Being an English football fan in Tokyo is difficult. Take yesterday for example. That is yesterday for where you are as I write, but today, Sunday 5 am when I woke to listen on internet radio as Spurs flushed the toilet at Old Trafford.
I slipped off of the futon and sneaked into my office and switched on my computer and sat, alone in the dark, and listened to the gurgling down the pan. Like a true fan, I didn’t leave until the final whistle.
What did I learn? Absolutely nothing. Was I surprised? Well, no, Spurs fans have a dark cloud of dread at the heart of their being.
Just what can we say after we meet the utterly predictable outcome and feel deja-vu so strongly that we don’t know if it is day or night? 7 am Sunday or 10 pm Saturday, all we know for certain is that we are one win away from someone at Spurs or in the media stating that “Tottenham are back in the race for the top four!”
Then it all begins again.
We all know the answer. We all know the cure. This is not rocket science.
Pochetino is not backed but sacked. Mourinho was sacked 7 days before a Cup Final. Espírito Santo was appointed, not backed and sacked. Now Conte is stuck in the mire which is the club management history of Spurs over the last 20 years.
When a manager of Antonio’s standard is struggling to change the energy at Spurs it just says everything you need to know about how the fabric of our club has been stained with the brown stuff.
We have said it all before. Harry has been banging the drum since he left the womb! (rumour has it that the midwife dragged him out by his beard). Until ENIC sells the club this is our destiny and it will not change. Do we see any hope that the family will sell up, stash the cash and disappear from English football forever?

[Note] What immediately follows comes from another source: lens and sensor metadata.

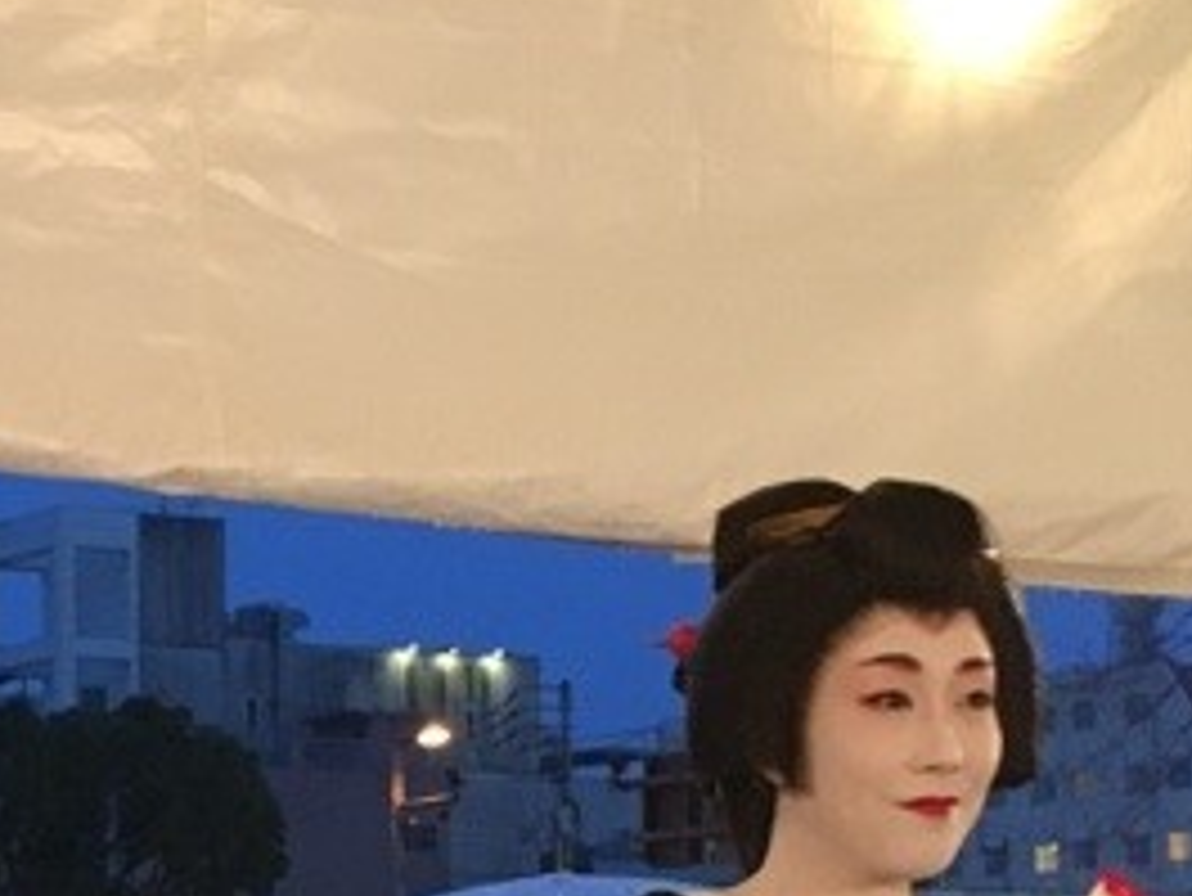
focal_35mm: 112
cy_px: 1045
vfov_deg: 12.9
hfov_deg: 16.6
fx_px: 3858
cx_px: -342
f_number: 2.2
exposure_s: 1/20
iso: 200
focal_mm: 4.15
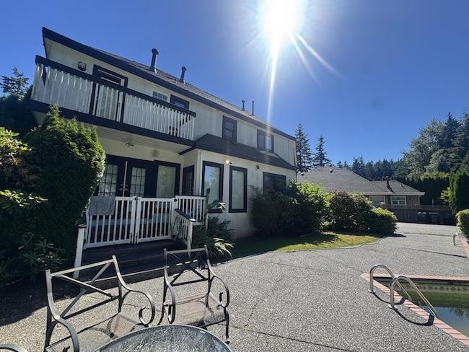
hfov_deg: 102.0
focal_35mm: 14
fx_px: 190
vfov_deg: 85.7
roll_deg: -1.2
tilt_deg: +13.0
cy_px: 176
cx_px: 234
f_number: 2.2
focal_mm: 2.22
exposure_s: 1/849
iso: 50
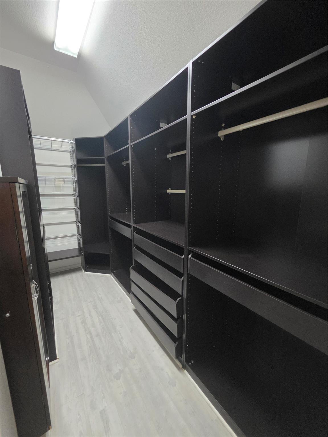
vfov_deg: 106.2
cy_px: 218
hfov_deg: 89.9
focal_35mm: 13
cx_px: 164
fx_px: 164
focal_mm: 2.2
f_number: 1.9
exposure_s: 1/60
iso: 1000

Actually, talking from the bottom of the pan, this Chelsea thing, the Roman Abramovitch censuring and the potential sale of the club, does not actually help us that much. Todd Boehly is in there trying to acquire the blues and he was a potential owner for us. Allegedly, he did approach Daniel about 6 years ago over the possibility of buying Spurs but got blanked. Blanked in such a way that he lost all interest in us.
The American with his Swiss consortium partner is not the only one in the Chelsea washroom. There are others. Top-flight English Premier League clubs do not come to market that often and remain an attractive purchase for the right people. Todd Boehly is precisely the right person, just as the Candy brothers are property speculators. Enough said.
Our interest is whether, once the fight is over, once Chelsea is sold, will there be an appetite to look at Spurs in order to satisfy the losers’ desires to own a club?
The other big question will be about the pricing of the Chelsea sale. There is some speculation about the sale price being forced low because of circumstances. Others point out that as the monies from the sale are supposedly going to help the people suffering in the Ukraine war, there is a brand interest in not forcing the price down too much.
All that we can say for certain is that as the government is involved in the sale, together with the Premier League, it will inevitably be a pig’s ear of a process.
Yet the price matters to us because it will matter to Uncle Joe and Danny. If Chelsea goes for £3 billion, then ENIC will be upping their valuation of Spurs. No, don’t talk economic theory here, put away your Financial Times thinking, the family will re-value Spurs based on any good deal for Chelsea.
The problem with a price hike will be that potential buyers who are of interest to us, the fans, will be put off making a bid. These potential owners, people of the calibre of Boehly are primarily after a football club rather than a media/property company portfolio. The possible new owners that will be interested will be those who can see the value of a media/property company portfolio in which a football club is submerged. In this scenario, we end up with another ENIC.
As the match at Old Trafford swirled its way into the sewer of ENIC history, it was not just our top four hopes that were flushed away. In proving that we are not serious title contenders, in demonstrating our lack of a killer touch when in sight of the prize, in anchoring ourselves into Europa Conference status, the attractiveness of our football club is diminished in comparison to our property and media value. Thus we find the compass of our market appeal shifting towards owners less interested in football.
What slipped down the pan at Old Trafford was much more than a football match. In our hearts, we all know it. We have been living this nightmare for countless seasons. We can’t stop it because those in control aren’t interested in anything other than the sale value. And when they do sell out, they will sell to the highest bidder, regardless of any other consideration. They will sell us out as certainly as they have been selling us out all along.
After a Ronaldo hat-trick this is what it feels like to be a Spurs fan in Tokyo. Maybe by the time you all wake up, I will have recovered my spirit. At least I don’t have a night of bad dreams in front of me.